Exercise requirements: Find the line that contains "<sup>12</sup> See paragraph", then repeat it and each line after it to the end of the records, exactly.

Available data:
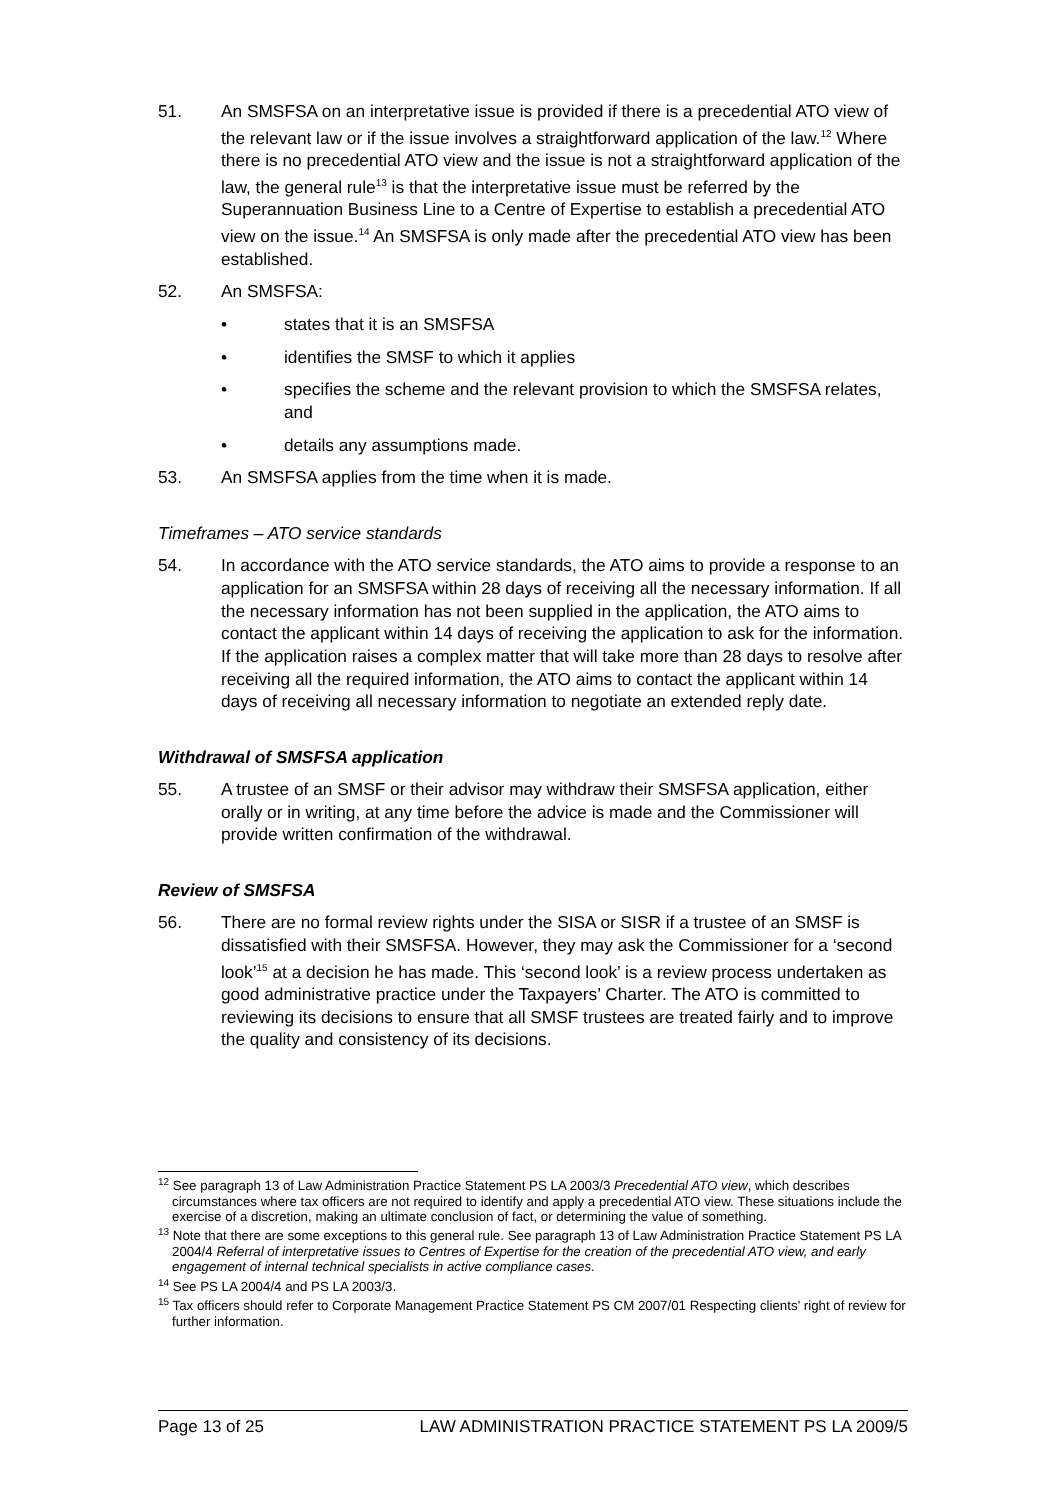51. An SMSFSA on an interpretative issue is provided if there is a precedential ATO view of the relevant law or if the issue involves a straightforward application of the law.<sup>12</sup> Where there is no precedential ATO view and the issue is not a straightforward application of the law, the general rule<sup>13</sup> is that the interpretative issue must be referred by the Superannuation Business Line to a Centre of Expertise to establish a precedential ATO view on the issue.<sup>14</sup> An SMSFSA is only made after the precedential ATO view has been established.
52. An SMSFSA:
• states that it is an SMSFSA
• identifies the SMSF to which it applies
• specifies the scheme and the relevant provision to which the SMSFSA relates, and
• details any assumptions made.
53. An SMSFSA applies from the time when it is made.
Timeframes – ATO service standards
54. In accordance with the ATO service standards, the ATO aims to provide a response to an application for an SMSFSA within 28 days of receiving all the necessary information. If all the necessary information has not been supplied in the application, the ATO aims to contact the applicant within 14 days of receiving the application to ask for the information. If the application raises a complex matter that will take more than 28 days to resolve after receiving all the required information, the ATO aims to contact the applicant within 14 days of receiving all necessary information to negotiate an extended reply date.
Withdrawal of SMSFSA application
55. A trustee of an SMSF or their advisor may withdraw their SMSFSA application, either orally or in writing, at any time before the advice is made and the Commissioner will provide written confirmation of the withdrawal.
Review of SMSFSA
56. There are no formal review rights under the SISA or SISR if a trustee of an SMSF is dissatisfied with their SMSFSA. However, they may ask the Commissioner for a ‘second look’<sup>15</sup> at a decision he has made. This ‘second look’ is a review process undertaken as good administrative practice under the Taxpayers’ Charter. The ATO is committed to reviewing its decisions to ensure that all SMSF trustees are treated fairly and to improve the quality and consistency of its decisions.
<sup>12</sup> See paragraph 13 of Law Administration Practice Statement PS LA 2003/3 Precedential ATO view, which describes circumstances where tax officers are not required to identify and apply a precedential ATO view. These situations include the exercise of a discretion, making an ultimate conclusion of fact, or determining the value of something.
<sup>13</sup> Note that there are some exceptions to this general rule. See paragraph 13 of Law Administration Practice Statement PS LA 2004/4 Referral of interpretative issues to Centres of Expertise for the creation of the precedential ATO view, and early engagement of internal technical specialists in active compliance cases.
<sup>14</sup> See PS LA 2004/4 and PS LA 2003/3.
<sup>15</sup> Tax officers should refer to Corporate Management Practice Statement PS CM 2007/01 Respecting clients’ right of review for further information.
Page 13 of 25 LAW ADMINISTRATION PRACTICE STATEMENT PS LA 2009/5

Finished task:
<sup>12</sup> See paragraph 13 of Law Administration Practice Statement PS LA 2003/3 Precedential ATO view, which describes circumstances where tax officers are not required to identify and apply a precedential ATO view. These situations include the exercise of a discretion, making an ultimate conclusion of fact, or determining the value of something.
<sup>13</sup> Note that there are some exceptions to this general rule. See paragraph 13 of Law Administration Practice Statement PS LA 2004/4 Referral of interpretative issues to Centres of Expertise for the creation of the precedential ATO view, and early engagement of internal technical specialists in active compliance cases.
<sup>14</sup> See PS LA 2004/4 and PS LA 2003/3.
<sup>15</sup> Tax officers should refer to Corporate Management Practice Statement PS CM 2007/01 Respecting clients’ right of review for further information.
Page 13 of 25 LAW ADMINISTRATION PRACTICE STATEMENT PS LA 2009/5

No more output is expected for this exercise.